Paterson follows a week in the life of Paterson (Adam Driver), a bus driver in Paterson, New Jersey. Paterson’s life traces a banal routine: wake up at 6:15 (without an alarm), walk to work, drive a bus, come home to his live-in girlfriend, eat dinner, walk the dog, stop at a bar, have a drink, go to sleep. Paterson spends his free time writing poetry, drawing inspiration from the beauty ensconced in this mundanity. The film is almost plot-less, focusing more on imagery, rhythm, repetition, and tone to convey its themes.
You know, like a poem.
In Paterson, Jim Jarmusch takes the techniques of the written word and adapts them to the screen in a brilliant ode to the artistry of poetry. The film is structured into seven days, suggesting a stanza-like organization. Each day has a rhythm to it as Paterson goes about his routine. His interactions with others feel significantly repetitious and exhibit a similarity that feels like a cinematic version of rhyming. And to drive it all home, when Paterson is composing his poems, Driver recites the words as they appear on the screen one at a time. Here, Paterson explicitly becomes what it has always been: both film and poem, an epic contemplation of the everyday beauty of life.

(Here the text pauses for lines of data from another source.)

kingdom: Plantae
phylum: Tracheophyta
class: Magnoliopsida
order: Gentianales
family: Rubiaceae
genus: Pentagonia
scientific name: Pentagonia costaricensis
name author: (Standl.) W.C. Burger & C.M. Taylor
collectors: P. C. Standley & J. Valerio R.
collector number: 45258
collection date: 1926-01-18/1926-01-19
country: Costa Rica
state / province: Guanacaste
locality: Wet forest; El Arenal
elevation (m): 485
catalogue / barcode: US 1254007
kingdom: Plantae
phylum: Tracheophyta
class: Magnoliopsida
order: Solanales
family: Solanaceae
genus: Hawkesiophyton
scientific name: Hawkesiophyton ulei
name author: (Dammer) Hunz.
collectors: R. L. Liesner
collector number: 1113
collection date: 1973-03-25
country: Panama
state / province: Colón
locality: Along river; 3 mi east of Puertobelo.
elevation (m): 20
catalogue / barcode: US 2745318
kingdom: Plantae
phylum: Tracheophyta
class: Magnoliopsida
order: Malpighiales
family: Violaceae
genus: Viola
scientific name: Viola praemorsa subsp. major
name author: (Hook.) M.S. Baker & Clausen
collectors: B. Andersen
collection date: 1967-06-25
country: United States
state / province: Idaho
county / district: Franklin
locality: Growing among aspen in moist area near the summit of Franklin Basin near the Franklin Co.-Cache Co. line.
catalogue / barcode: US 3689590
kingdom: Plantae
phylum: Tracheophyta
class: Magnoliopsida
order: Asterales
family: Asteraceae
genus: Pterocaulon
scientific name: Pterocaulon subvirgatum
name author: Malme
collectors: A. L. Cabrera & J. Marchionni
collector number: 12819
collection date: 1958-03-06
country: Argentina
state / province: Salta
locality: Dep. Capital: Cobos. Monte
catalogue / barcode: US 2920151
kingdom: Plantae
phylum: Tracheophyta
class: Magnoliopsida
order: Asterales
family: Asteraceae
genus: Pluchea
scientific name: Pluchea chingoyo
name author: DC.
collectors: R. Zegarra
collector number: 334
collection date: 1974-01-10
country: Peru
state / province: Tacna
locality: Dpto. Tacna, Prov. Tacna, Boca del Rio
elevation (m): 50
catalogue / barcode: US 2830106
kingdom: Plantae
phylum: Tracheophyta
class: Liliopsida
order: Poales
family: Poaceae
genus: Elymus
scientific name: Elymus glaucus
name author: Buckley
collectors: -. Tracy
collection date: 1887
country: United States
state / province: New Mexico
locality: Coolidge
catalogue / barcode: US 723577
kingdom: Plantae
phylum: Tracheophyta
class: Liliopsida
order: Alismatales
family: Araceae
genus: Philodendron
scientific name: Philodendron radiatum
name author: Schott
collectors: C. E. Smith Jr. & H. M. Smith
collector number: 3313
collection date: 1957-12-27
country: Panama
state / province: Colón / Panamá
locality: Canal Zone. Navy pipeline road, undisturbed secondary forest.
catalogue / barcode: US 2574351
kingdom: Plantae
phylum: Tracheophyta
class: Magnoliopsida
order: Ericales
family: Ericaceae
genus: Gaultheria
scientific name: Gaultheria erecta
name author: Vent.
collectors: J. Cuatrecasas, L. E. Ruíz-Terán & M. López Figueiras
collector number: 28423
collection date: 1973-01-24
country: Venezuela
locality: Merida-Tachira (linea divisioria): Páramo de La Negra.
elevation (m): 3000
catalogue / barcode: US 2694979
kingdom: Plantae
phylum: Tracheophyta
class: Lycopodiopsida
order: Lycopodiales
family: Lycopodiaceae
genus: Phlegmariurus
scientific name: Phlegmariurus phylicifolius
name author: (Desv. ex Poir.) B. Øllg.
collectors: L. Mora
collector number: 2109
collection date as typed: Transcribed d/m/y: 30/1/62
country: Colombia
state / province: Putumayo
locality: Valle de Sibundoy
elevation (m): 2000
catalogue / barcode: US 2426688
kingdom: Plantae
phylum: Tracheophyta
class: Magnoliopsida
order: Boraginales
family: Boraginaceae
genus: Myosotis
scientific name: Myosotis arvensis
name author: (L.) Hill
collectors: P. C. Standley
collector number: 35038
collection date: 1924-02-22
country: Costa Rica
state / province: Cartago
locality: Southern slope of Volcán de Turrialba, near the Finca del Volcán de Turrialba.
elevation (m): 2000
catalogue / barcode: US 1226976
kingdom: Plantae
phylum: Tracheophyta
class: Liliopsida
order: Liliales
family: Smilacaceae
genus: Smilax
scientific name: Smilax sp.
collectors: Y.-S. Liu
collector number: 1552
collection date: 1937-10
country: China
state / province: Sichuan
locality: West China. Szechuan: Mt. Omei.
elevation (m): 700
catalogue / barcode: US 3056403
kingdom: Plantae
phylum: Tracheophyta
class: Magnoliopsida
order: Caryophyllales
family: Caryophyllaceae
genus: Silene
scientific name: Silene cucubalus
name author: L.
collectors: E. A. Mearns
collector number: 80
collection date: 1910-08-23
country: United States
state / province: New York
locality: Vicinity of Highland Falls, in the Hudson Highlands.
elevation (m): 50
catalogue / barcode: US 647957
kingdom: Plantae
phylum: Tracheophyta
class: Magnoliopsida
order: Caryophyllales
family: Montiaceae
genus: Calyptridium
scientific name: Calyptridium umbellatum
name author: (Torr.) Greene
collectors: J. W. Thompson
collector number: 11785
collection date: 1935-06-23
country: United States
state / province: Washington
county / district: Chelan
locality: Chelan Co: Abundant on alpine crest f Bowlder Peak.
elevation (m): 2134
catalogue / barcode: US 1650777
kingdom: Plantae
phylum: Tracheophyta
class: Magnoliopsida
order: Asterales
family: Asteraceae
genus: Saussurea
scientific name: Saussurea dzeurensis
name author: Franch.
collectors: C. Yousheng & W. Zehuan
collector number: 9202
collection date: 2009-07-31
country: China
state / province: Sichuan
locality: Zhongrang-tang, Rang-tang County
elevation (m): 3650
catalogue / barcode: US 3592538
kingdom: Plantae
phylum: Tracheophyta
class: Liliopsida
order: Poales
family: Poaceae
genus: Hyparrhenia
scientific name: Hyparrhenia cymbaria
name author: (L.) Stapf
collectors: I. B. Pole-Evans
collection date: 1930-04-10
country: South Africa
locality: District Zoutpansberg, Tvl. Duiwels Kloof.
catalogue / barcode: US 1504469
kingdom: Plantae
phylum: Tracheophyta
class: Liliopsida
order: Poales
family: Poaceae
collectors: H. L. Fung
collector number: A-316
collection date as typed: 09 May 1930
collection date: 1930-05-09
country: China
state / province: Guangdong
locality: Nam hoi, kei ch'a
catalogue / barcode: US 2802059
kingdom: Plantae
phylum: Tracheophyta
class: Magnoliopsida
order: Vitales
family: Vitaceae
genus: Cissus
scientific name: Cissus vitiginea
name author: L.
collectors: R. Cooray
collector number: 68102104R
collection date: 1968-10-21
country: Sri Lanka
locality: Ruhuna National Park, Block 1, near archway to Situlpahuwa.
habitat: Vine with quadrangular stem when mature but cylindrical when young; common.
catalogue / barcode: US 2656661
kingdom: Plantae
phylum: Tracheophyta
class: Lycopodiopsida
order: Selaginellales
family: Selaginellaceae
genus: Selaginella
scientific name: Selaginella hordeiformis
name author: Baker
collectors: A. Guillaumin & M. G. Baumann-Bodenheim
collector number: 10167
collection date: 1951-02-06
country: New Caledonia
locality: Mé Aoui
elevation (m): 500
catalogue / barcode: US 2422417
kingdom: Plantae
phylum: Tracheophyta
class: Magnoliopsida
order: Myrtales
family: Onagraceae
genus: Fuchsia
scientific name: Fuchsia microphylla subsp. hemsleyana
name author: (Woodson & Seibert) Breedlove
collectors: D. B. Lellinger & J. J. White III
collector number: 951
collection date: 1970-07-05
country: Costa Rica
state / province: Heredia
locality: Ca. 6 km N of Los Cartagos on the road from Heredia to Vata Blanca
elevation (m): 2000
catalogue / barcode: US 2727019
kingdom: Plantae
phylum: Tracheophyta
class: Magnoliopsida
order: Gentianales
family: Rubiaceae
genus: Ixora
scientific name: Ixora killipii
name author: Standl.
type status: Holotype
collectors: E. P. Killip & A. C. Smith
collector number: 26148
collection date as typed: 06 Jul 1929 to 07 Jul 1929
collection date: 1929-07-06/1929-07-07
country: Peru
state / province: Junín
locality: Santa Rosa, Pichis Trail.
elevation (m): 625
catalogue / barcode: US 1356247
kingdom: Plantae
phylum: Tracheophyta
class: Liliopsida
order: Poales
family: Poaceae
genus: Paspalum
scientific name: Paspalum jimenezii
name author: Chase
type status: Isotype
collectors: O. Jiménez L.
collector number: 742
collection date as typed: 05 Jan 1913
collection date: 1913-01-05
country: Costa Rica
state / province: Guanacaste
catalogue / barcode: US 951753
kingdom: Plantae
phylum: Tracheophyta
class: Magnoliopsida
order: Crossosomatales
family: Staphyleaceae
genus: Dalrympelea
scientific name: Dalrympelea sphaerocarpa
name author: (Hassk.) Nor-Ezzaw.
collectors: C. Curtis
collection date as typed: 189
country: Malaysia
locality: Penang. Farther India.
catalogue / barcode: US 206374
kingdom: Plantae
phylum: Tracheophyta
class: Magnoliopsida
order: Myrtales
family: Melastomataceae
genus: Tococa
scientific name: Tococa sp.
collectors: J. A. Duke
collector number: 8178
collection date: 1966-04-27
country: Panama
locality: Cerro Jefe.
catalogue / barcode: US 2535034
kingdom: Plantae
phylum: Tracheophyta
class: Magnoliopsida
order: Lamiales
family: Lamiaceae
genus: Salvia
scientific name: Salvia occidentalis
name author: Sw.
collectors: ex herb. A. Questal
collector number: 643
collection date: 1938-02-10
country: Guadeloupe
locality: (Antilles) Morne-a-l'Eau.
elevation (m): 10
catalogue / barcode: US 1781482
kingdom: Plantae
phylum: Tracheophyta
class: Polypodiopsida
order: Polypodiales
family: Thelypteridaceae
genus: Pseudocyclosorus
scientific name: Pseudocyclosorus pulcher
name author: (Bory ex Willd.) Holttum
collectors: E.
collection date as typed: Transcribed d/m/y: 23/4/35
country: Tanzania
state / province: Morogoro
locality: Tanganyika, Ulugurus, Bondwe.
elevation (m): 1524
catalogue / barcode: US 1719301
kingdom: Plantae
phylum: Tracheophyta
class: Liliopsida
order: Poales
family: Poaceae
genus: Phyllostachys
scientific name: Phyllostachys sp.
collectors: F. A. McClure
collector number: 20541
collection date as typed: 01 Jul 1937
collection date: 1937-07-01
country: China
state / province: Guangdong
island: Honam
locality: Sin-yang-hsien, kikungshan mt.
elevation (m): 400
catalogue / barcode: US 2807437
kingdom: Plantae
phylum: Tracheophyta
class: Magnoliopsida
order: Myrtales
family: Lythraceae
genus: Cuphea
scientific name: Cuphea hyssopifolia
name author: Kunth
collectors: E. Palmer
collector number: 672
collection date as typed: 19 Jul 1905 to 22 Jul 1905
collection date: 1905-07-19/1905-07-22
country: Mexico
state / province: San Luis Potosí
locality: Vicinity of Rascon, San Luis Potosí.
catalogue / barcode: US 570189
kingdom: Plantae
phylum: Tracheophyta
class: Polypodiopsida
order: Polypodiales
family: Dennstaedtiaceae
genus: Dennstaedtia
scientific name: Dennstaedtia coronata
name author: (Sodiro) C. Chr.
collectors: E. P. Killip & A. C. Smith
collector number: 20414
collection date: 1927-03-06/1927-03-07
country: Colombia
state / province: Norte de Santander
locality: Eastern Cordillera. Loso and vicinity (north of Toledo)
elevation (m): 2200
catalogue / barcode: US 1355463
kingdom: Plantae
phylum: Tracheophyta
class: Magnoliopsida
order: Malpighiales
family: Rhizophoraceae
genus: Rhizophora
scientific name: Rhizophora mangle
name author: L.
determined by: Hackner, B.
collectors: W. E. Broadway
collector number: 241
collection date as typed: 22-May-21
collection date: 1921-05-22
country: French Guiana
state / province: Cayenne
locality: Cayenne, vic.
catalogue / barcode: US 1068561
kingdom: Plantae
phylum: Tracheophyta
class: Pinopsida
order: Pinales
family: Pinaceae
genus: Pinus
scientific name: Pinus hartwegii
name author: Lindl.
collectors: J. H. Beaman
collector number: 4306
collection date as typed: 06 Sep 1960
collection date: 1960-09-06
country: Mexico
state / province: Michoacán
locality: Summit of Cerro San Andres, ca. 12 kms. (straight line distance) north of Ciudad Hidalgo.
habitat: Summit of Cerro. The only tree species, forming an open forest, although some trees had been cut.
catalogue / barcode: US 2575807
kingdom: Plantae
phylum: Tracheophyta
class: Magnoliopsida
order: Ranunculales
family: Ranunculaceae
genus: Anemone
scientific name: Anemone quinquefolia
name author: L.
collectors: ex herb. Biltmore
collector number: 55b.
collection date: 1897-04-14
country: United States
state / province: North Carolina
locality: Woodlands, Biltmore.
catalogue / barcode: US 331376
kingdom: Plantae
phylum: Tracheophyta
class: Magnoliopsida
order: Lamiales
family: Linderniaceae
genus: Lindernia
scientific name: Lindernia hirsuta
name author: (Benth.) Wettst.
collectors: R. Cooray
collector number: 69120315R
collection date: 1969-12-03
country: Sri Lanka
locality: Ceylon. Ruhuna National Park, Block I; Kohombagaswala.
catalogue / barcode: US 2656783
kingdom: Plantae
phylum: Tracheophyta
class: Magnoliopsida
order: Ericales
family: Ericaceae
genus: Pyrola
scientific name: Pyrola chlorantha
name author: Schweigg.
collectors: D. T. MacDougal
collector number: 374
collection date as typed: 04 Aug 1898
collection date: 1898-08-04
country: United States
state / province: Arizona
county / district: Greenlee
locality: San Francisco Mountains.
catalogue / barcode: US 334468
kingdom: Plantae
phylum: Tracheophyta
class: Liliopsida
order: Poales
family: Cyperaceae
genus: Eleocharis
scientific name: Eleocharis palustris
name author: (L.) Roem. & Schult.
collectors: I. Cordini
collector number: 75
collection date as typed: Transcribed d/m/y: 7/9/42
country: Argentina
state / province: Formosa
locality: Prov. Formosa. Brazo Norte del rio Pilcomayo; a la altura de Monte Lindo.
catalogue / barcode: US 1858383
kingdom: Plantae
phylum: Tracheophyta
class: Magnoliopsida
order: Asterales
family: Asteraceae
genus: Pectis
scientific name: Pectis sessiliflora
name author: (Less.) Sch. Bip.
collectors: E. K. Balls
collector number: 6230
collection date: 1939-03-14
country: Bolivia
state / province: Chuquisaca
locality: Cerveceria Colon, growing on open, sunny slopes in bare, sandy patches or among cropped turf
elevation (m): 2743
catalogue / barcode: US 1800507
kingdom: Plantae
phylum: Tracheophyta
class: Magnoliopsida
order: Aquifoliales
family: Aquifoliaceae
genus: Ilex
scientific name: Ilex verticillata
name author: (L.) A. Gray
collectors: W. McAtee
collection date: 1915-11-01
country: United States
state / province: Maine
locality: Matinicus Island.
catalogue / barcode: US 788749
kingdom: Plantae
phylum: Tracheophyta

Each of Jarmusch’s seven stanzas begins with a title card (“Monday” through “Sunday”), with Paterson laying asleep next to his girlfriend Laura (Golshifteh Farahani). The sameness of each day comes from the rhythmic structure that I have laid out before, but the specific content varies. Jarmusch starts off by instructing the spectator in the central theme of his film: poetry emerging from everyday life. In “Monday”, it’s Paterson studying a blue matchbox while he eats his cereal. Later, when pen finally touches paper, we see how his observations of the matchbox become a wonderful little poem. In later stanzas, he’s writing about different things, but they all derive from things he’s seen.
Paterson interacts with people throughout his day, eavesdropping on conversations between passengers, or holding brief talks with a coworker or his friends at the bar. These interactions exhibit the stylistic properties of poetry: they seem to repeat with slight variations. Paterson’s co-worker always has something new to complain about in his home life. Two acquaintances at the bar continue through an ugly break-up, yet never seem to change.
Paterson’s life feels like it is built from poetic structures, or as a character says in the film, like he “breathes poetry”. Every day, he sees a pair of twins, suggesting ideas of symmetry, identity, and even repetition. Every day, he meets another poet, suggesting ideas like allusion, intertextuality, and appreciation for the literary styles of others. Every day, his girlfriend is painting something in their apartment in her black and white aesthetic, suggesting ideas like tone, mood, motif, and color. Obviously, these same elements can be viewed as aesthetic components of film, but by dispensing with an explicit plot, Paterson relies more on these poetic techniques.
That being said, the film is not without plot. There are narrative points that are crucial to the overall theme of the film and that pay off beautifully. These range from Laura’s insistence that Paterson make copies of his poems to her recollection of a dream where they had twin children. But, these beats mostly exist to provide a kind of forward momentum for the spectator to focus on while Jarmusch flexes his stylistic muscles on the fringes. As a result of the repetition and relative mundanity of the sparse plot, Paterson has been criticized for being bland or boring. This is a reasonable interpretation, but slightly misses the forest for the trees. Jarmusch intentionally dresses-down the plot, both to draw attention towards the techniques he is using (while echoing those that poets use) and to emphasize that beauty lay hidden in the commonplace. Nothing drastic need happen to Paterson to fuel his poetry. It’s there in everything.
The culmination of all of these techniques literally places Paterson’s burgeoning poetry on the screen. The generation is piecewise, and often shows some of the same repetition we’ve seen in other aspects of Paterson’s life. The poems themselves were written by Ron Padgett (a real poet), some specifically for the film, and all have a palpable beauty to their wordplay and construction. This is Jarmusch making his theme explicit in the unification of film and poem: beauty can be birthed from the routine. Paterson is watching the formation of poetry out of the primordial soup of the mundane trappings of a bus driver’s routine. It’s a wonderful film, rich in style and subtext, and one that rewards careful consideration and repeat viewings.